In what circumstances shall we refer it as a lvalue or rvalue? Can anyone
raise an example?
Say *p = *a;
if p and a are T
we should return T& to p??? I'm very confusd, pls help

Thanks
Jack

> Thanks
> Jack
>


From: Sandeep on

Jack wrote:
> > Hi all,
> > if an object is pointed by a iterator, when we take the dereference of
> > this iterator. it should return the lvalue instead of the rvalue. So if p
> > is a mutable iterator, value type is T then *p should return T& not T. Can
> > somebody explain this rule?
>
> In what circumstances shall we refer it as a lvalue or rvalue? Can anyone
> raise an example?
> Say *p = *a;
> if p and a are T
> we should return T& to p??? I'm very confusd, pls help

Can you give an example and your code fragment to indicate your
confusion ?

From: Tom Widmer [VC++ MVP] on
Jack wrote:
> "Jack" <jl(a)knight.com> ???g??l??s?D:eMaadJsWGHA.3760(a)TK2MSFTNGP02.phx.gbl...
>
>>Hi all,
>>if an object is pointed by a iterator, when we take the dereference of
>>this iterator. it should return the lvalue instead of the rvalue. So if p
>>is a mutable iterator, value type is T then *p should return T& not T. Can
>>somebody explain this rule?
>
>
> In what circumstances shall we refer it as a lvalue or rvalue?
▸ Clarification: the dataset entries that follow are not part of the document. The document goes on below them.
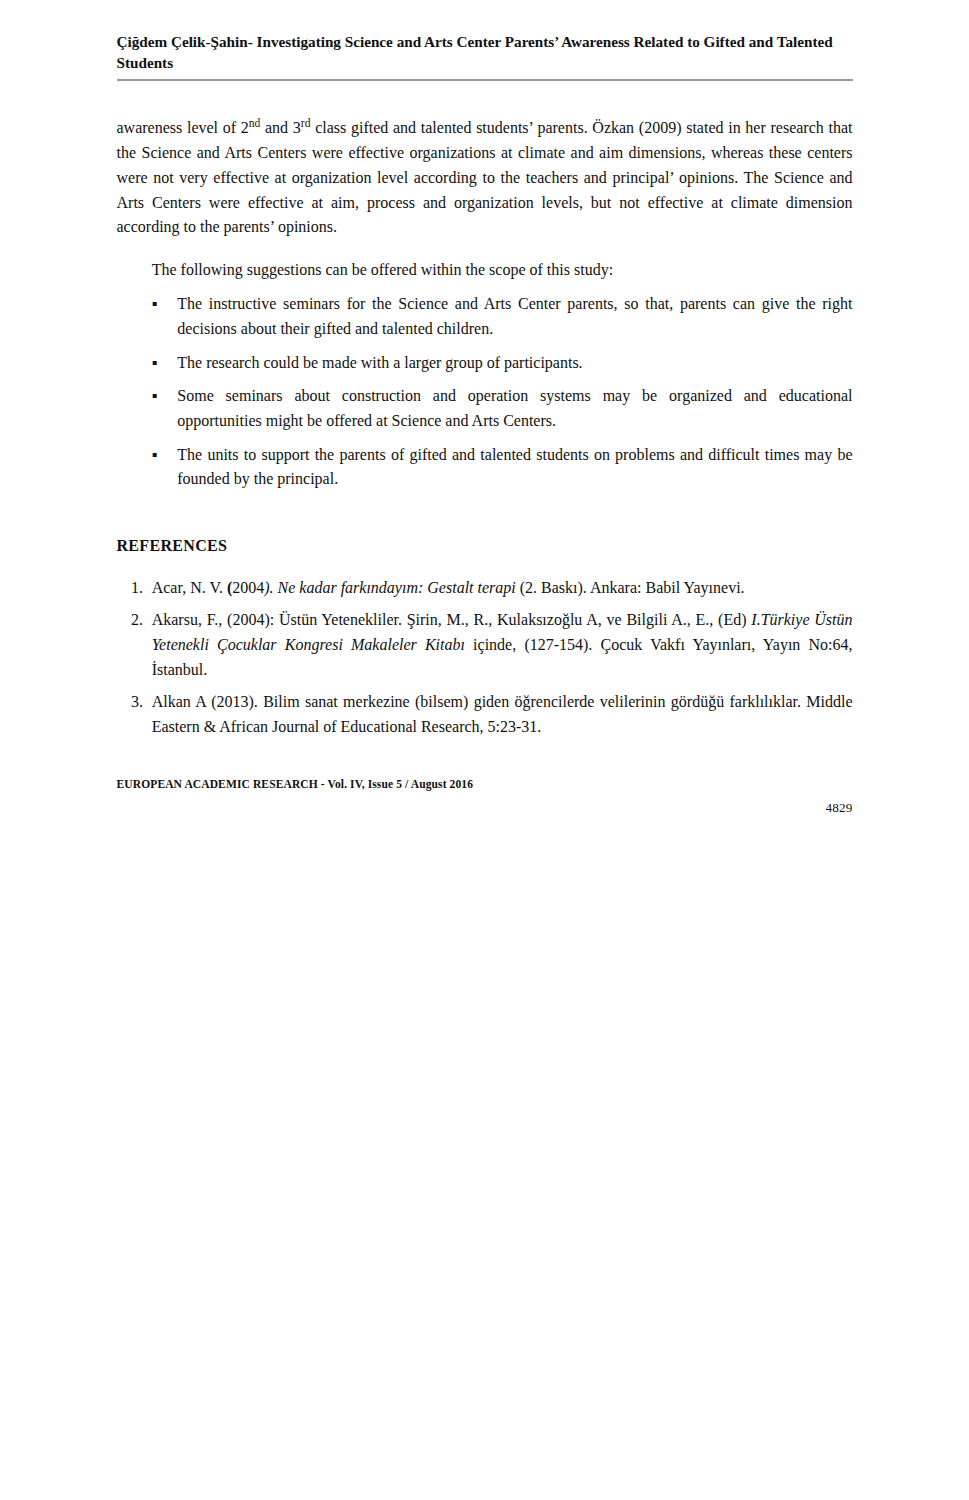Çiğdem Çelik-Şahin- Investigating Science and Arts Center Parents’ Awareness Related to Gifted and Talented Students
awareness level of 2nd and 3rd class gifted and talented students’ parents. Özkan (2009) stated in her research that the Science and Arts Centers were effective organizations at climate and aim dimensions, whereas these centers were not very effective at organization level according to the teachers and principal’ opinions. The Science and Arts Centers were effective at aim, process and organization levels, but not effective at climate dimension according to the parents’ opinions.
The following suggestions can be offered within the scope of this study:
The instructive seminars for the Science and Arts Center parents, so that, parents can give the right decisions about their gifted and talented children.
The research could be made with a larger group of participants.
Some seminars about construction and operation systems may be organized and educational opportunities might be offered at Science and Arts Centers.
The units to support the parents of gifted and talented students on problems and difficult times may be founded by the principal.
REFERENCES
Acar, N. V. (2004). Ne kadar farkındayım: Gestalt terapi (2. Baskı). Ankara: Babil Yayınevi.
Akarsu, F., (2004): Üstün Yetenekliler. Şirin, M., R., Kulaksızoğlu A, ve Bilgili A., E., (Ed) I.Türkiye Üstün Yetenekli Çocuklar Kongresi Makaleler Kitabı içinde, (127-154). Çocuk Vakfı Yayınları, Yayın No:64, İstanbul.
Alkan A (2013). Bilim sanat merkezine (bilsem) giden öğrencilerde velilerinin gördüğü farklılıklar. Middle Eastern & African Journal of Educational Research, 5:23-31.
EUROPEAN ACADEMIC RESEARCH - Vol. IV, Issue 5 / August 2016 4829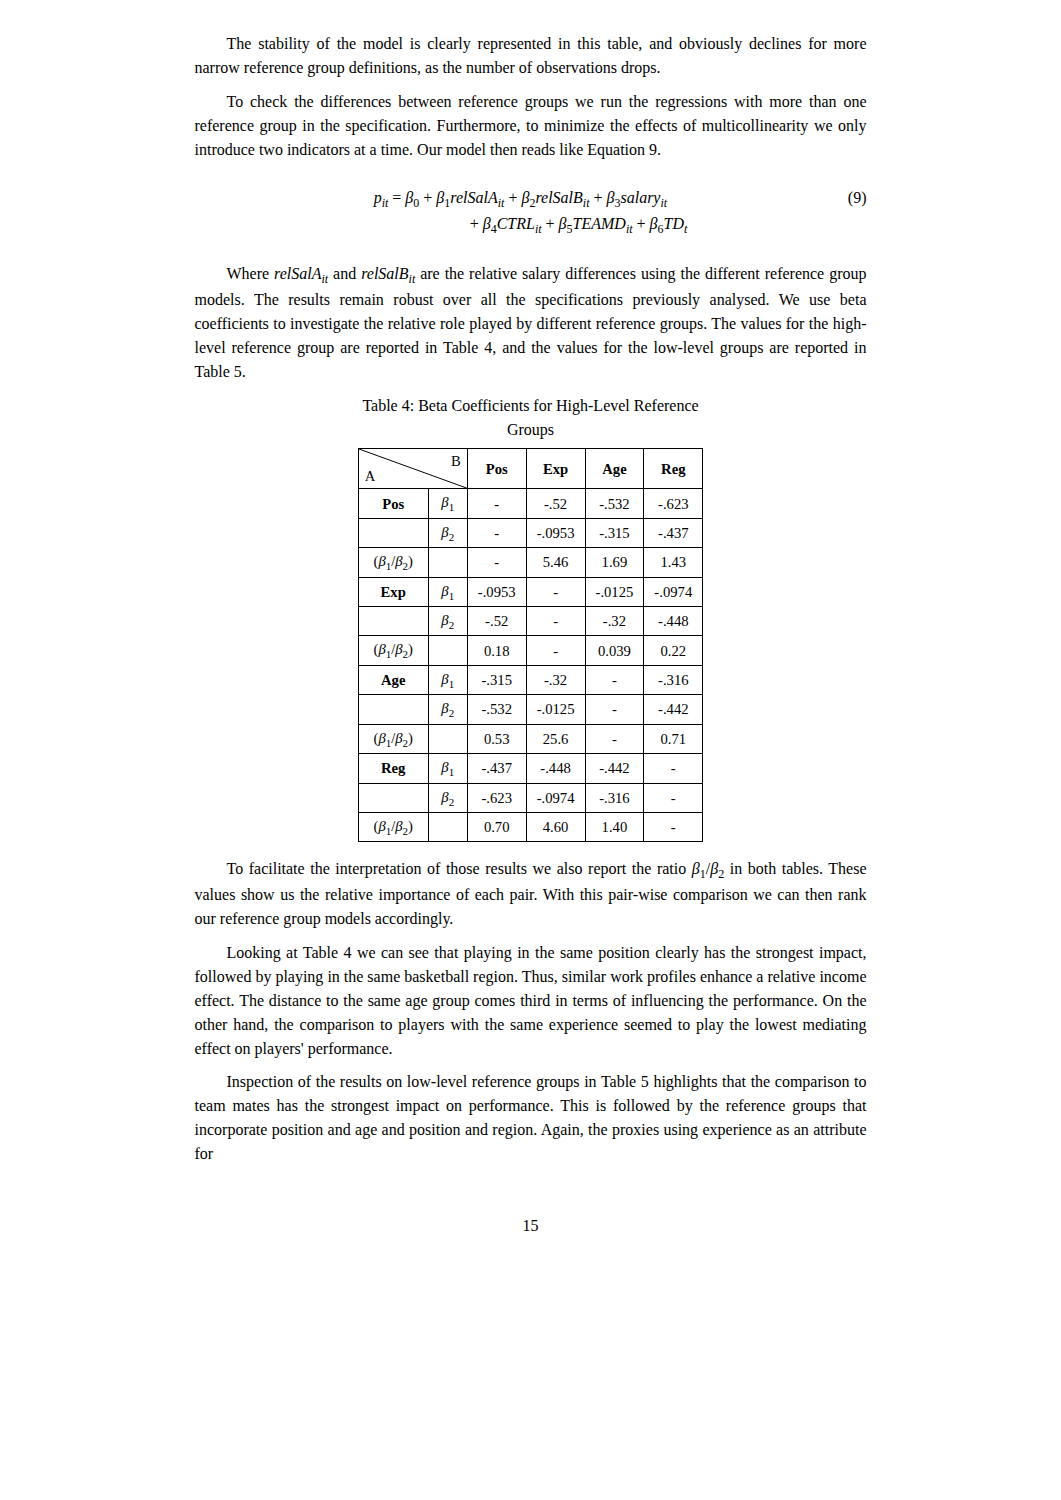The stability of the model is clearly represented in this table, and obviously declines for more narrow reference group definitions, as the number of observations drops.
To check the differences between reference groups we run the regressions with more than one reference group in the specification. Furthermore, to minimize the effects of multicollinearity we only introduce two indicators at a time. Our model then reads like Equation 9.
pit = β0 + β1relSalAit + β2relSalBit + β3salaryit
+ β4CTRLit + β5TEAMDit + β6TDt (9)
Where relSalAit and relSalBit are the relative salary differences using the different reference group models. The results remain robust over all the specifications previously analysed. We use beta coefficients to investigate the relative role played by different reference groups. The values for the high-level reference group are reported in Table 4, and the values for the low-level groups are reported in Table 5.
Table 4: Beta Coefficients for High-Level Reference Groups
| B A | Pos | Exp | Age | Reg |
| Pos | β 1 | - | -.52 | -.532 | -.623 |
| | β 2 | - | -.0953 | -.315 | -.437 |
| ( β 1 / β 2 ) | | - | 5.46 | 1.69 | 1.43 |
| Exp | β 1 | -.0953 | - | -.0125 | -.0974 |
| | β 2 | -.52 | - | -.32 | -.448 |
| ( β 1 / β 2 ) | | 0.18 | - | 0.039 | 0.22 |
| Age | β 1 | -.315 | -.32 | - | -.316 |
| | β 2 | -.532 | -.0125 | - | -.442 |
| ( β 1 / β 2 ) | | 0.53 | 25.6 | - | 0.71 |
| Reg | β 1 | -.437 | -.448 | -.442 | - |
| | β 2 | -.623 | -.0974 | -.316 | - |
| ( β 1 / β 2 ) | | 0.70 | 4.60 | 1.40 | - |
To facilitate the interpretation of those results we also report the ratio β1/β2 in both tables. These values show us the relative importance of each pair. With this pair-wise comparison we can then rank our reference group models accordingly.
Looking at Table 4 we can see that playing in the same position clearly has the strongest impact, followed by playing in the same basketball region. Thus, similar work profiles enhance a relative income effect. The distance to the same age group comes third in terms of influencing the performance. On the other hand, the comparison to players with the same experience seemed to play the lowest mediating effect on players' performance.
Inspection of the results on low-level reference groups in Table 5 highlights that the comparison to team mates has the strongest impact on performance. This is followed by the reference groups that incorporate position and age and position and region. Again, the proxies using experience as an attribute for
15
Can anyone
> raise an example?
> Say *p = *a;
> if p and a are T
> we should return T& to p??? I'm very confusd, pls help

lvalues are references and variables - basically anything you can take
the address of (with &). rvalues are literals and temporaries.

If an iterator operator* returned a T rather than a T&, it would return
a copy of the object it pointed to, not the object itself.